[ACTION ITEM] Give again, word for word, every line below from the one that has "und stärken die" through the one that has "freut sich vor", both included, and no others.

(Transcribed page contents)
- - -

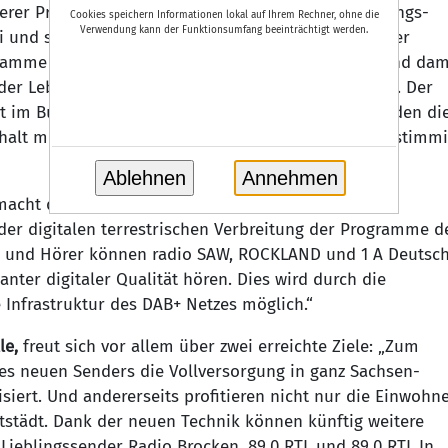
rer Privatradiosender tragen wesentlich zur Meinungs-
Cookies speichern Informationen lokal auf Ihrem Rechner, ohne die
Verwendung kann der Funktionsumfang beeinträchtigt werden.
 und stärken die lokale Kultur und Identität. Ziel der
ogramme landesweit digital empfangbar zu machen und dam
der Lebensverhältnisse in Stadt und Land zu leisten. Der
 im Burgenlandkreis ist dazu ein nächster Schritt, den di
lt mit Infrastrukturmittel aus ihrem Haushalt einstimm
Ablehnen
Annehmen
acht deutlich: „Mit der Inbetriebnahme des DAB+
 der digitalen terrestrischen Verbreitung der Programme d
n und Hörer können radio SAW, ROCKLAND und 1 A Deutsc
anter digitaler Qualität hören. Dies wird durch die
 Infrastruktur des DAB+ Netzes möglich.“
le,
freut sich vor allem über zwei erreichte Ziele: „Zum
des neuen Senders die Vollversorgung in ganz Sachsen-
siert. Und andererseits profitieren nicht nur die Einwohn
ttstädt. Dank der neuen Technik können künftig weitere
ieblingssender Radio Brocken, 89.0 RTL und 89.0 RTL In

- - -

[THE COMPLETED TASK]
 und stärken die lokale Kultur und Identität. Ziel der
ogramme landesweit digital empfangbar zu machen und dam
der Lebensverhältnisse in Stadt und Land zu leisten. Der
 im Burgenlandkreis ist dazu ein nächster Schritt, den di
lt mit Infrastrukturmittel aus ihrem Haushalt einstimm
Ablehnen
Annehmen
acht deutlich: „Mit der Inbetriebnahme des DAB+
 der digitalen terrestrischen Verbreitung der Programme d
n und Hörer können radio SAW, ROCKLAND und 1 A Deutsc
anter digitaler Qualität hören. Dies wird durch die
 Infrastruktur des DAB+ Netzes möglich.“
le,
freut sich vor allem über zwei erreichte Ziele: „Zum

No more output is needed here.